─── DATA

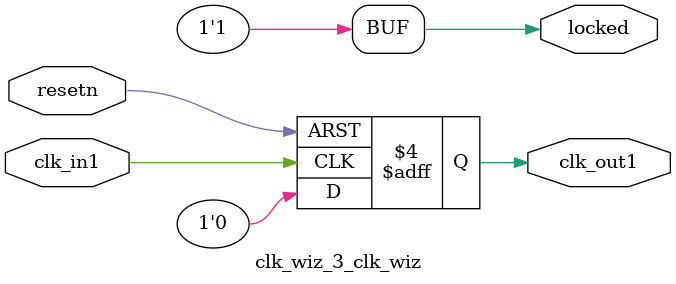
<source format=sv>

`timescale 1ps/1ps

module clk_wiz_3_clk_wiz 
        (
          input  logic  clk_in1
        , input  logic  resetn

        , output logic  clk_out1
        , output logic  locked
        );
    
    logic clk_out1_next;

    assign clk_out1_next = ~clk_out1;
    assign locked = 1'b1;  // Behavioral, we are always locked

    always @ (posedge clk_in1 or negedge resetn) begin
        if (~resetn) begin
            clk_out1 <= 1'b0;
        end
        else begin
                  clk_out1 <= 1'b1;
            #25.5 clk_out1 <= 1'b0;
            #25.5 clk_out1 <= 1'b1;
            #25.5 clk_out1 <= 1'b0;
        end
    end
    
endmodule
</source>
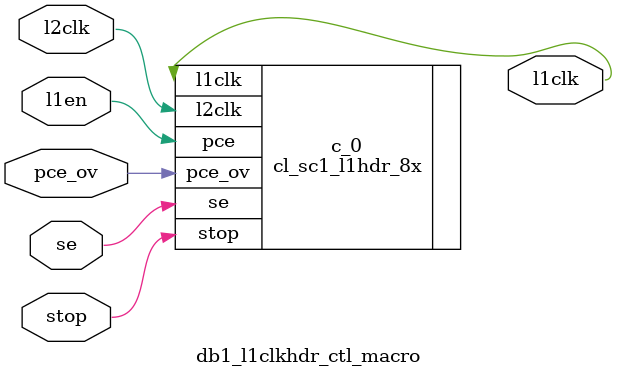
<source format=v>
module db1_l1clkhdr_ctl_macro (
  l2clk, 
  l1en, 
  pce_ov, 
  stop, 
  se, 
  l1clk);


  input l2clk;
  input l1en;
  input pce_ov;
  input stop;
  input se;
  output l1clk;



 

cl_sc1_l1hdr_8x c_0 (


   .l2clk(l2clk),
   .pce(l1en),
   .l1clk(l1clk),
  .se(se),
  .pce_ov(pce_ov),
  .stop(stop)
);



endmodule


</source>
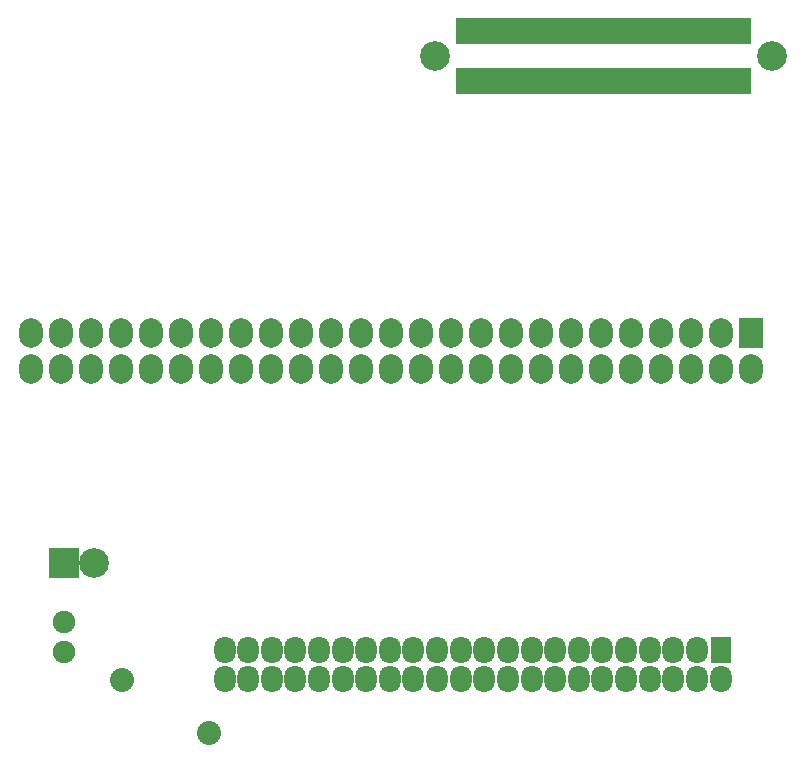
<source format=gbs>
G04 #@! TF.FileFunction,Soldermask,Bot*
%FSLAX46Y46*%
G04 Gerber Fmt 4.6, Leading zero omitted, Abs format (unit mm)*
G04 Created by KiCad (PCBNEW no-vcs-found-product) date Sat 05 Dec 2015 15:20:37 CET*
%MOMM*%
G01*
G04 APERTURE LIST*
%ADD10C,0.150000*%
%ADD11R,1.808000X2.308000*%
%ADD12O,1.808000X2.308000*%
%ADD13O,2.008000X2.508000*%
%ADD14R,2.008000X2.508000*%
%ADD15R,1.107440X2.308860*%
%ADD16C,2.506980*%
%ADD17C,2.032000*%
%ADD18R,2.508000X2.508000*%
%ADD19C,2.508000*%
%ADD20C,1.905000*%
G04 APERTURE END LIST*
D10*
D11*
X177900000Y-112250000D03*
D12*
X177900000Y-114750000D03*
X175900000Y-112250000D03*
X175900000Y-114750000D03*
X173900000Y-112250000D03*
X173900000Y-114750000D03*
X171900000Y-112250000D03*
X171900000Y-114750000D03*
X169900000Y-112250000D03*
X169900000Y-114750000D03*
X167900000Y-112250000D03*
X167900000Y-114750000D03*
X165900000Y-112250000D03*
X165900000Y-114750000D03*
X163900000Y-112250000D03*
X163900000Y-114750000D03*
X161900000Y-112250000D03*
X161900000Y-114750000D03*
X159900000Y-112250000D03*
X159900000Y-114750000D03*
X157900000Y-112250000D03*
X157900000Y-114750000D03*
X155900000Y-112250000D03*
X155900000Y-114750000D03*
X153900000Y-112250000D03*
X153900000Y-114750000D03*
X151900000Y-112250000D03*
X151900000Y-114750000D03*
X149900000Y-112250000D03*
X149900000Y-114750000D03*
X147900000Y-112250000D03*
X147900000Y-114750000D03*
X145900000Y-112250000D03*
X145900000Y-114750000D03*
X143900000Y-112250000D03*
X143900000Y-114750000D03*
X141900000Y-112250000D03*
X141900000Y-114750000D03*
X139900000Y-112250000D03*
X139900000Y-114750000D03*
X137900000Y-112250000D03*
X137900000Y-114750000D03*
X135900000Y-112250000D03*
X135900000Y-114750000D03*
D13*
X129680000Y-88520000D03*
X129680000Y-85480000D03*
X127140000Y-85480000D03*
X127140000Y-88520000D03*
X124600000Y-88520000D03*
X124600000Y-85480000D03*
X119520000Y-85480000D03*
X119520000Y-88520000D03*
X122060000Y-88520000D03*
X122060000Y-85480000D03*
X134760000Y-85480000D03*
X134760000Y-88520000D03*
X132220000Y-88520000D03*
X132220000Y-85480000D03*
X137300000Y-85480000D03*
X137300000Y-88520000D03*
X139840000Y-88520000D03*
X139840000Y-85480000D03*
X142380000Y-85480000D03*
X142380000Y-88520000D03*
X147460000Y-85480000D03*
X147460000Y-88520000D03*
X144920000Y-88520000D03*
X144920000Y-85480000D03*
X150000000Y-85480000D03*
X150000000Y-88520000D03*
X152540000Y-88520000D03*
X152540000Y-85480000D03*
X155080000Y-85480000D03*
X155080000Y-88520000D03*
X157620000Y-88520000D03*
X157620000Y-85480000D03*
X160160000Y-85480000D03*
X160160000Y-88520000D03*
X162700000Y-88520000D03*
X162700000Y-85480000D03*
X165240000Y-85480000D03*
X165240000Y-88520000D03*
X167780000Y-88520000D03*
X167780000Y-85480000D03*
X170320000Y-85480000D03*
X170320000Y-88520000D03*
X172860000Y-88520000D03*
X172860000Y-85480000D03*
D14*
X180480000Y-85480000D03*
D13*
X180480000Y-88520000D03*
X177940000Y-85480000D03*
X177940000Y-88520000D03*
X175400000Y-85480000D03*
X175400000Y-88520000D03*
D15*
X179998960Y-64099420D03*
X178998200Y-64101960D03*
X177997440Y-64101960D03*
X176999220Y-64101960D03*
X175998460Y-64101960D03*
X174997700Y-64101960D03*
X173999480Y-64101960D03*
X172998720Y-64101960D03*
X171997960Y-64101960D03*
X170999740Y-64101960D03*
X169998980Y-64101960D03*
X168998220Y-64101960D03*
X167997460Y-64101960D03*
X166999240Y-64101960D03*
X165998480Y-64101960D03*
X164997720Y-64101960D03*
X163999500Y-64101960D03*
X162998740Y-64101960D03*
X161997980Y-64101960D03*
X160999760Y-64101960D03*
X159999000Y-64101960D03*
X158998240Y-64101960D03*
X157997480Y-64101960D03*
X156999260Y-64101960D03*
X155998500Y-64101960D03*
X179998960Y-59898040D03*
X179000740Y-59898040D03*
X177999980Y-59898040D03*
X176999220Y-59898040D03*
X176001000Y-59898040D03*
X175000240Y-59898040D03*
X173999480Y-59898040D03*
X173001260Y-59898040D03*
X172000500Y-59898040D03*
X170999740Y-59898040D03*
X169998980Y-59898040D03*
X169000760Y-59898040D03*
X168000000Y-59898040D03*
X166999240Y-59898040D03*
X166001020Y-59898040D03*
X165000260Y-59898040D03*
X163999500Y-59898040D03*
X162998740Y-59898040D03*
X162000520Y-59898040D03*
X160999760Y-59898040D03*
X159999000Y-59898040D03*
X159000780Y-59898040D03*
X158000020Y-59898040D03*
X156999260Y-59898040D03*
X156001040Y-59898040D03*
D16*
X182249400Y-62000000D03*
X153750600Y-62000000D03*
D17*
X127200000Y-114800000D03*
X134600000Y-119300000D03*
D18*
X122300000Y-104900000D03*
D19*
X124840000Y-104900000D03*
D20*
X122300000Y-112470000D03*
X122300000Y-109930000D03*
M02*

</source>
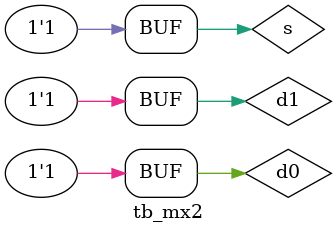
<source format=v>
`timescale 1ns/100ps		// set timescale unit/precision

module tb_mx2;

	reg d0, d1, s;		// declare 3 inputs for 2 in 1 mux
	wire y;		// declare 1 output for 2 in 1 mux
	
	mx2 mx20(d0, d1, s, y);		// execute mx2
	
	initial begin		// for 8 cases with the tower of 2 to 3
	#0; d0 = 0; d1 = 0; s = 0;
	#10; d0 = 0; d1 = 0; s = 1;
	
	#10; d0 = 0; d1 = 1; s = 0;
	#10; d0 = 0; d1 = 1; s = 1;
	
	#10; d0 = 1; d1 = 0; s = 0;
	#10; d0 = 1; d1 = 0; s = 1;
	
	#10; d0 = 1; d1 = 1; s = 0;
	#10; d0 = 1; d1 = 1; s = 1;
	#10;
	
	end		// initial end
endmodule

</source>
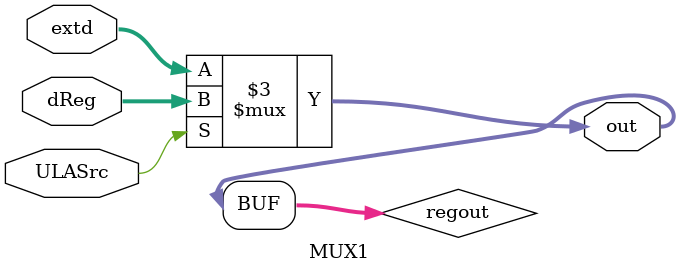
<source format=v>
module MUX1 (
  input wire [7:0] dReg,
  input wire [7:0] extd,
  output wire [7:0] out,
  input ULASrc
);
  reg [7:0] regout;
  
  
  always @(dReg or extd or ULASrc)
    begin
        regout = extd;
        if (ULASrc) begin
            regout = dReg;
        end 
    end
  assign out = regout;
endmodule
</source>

──────

## REQUEST
Starting at the line that has "X137300000Y-85480000D03*" in the records above, restate word for word every line until the one that has "X163999500Y-64101960D03*", and include that one as well.

## YOUR RESPONSE
X137300000Y-85480000D03*
X137300000Y-88520000D03*
X139840000Y-88520000D03*
X139840000Y-85480000D03*
X142380000Y-85480000D03*
X142380000Y-88520000D03*
X147460000Y-85480000D03*
X147460000Y-88520000D03*
X144920000Y-88520000D03*
X144920000Y-85480000D03*
X150000000Y-85480000D03*
X150000000Y-88520000D03*
X152540000Y-88520000D03*
X152540000Y-85480000D03*
X155080000Y-85480000D03*
X155080000Y-88520000D03*
X157620000Y-88520000D03*
X157620000Y-85480000D03*
X160160000Y-85480000D03*
X160160000Y-88520000D03*
X162700000Y-88520000D03*
X162700000Y-85480000D03*
X165240000Y-85480000D03*
X165240000Y-88520000D03*
X167780000Y-88520000D03*
X167780000Y-85480000D03*
X170320000Y-85480000D03*
X170320000Y-88520000D03*
X172860000Y-88520000D03*
X172860000Y-85480000D03*
D14*
X180480000Y-85480000D03*
D13*
X180480000Y-88520000D03*
X177940000Y-85480000D03*
X177940000Y-88520000D03*
X175400000Y-85480000D03*
X175400000Y-88520000D03*
D15*
X179998960Y-64099420D03*
X178998200Y-64101960D03*
X177997440Y-64101960D03*
X176999220Y-64101960D03*
X175998460Y-64101960D03*
X174997700Y-64101960D03*
X173999480Y-64101960D03*
X172998720Y-64101960D03*
X171997960Y-64101960D03*
X170999740Y-64101960D03*
X169998980Y-64101960D03*
X168998220Y-64101960D03*
X167997460Y-64101960D03*
X166999240Y-64101960D03*
X165998480Y-64101960D03*
X164997720Y-64101960D03*
X163999500Y-64101960D03*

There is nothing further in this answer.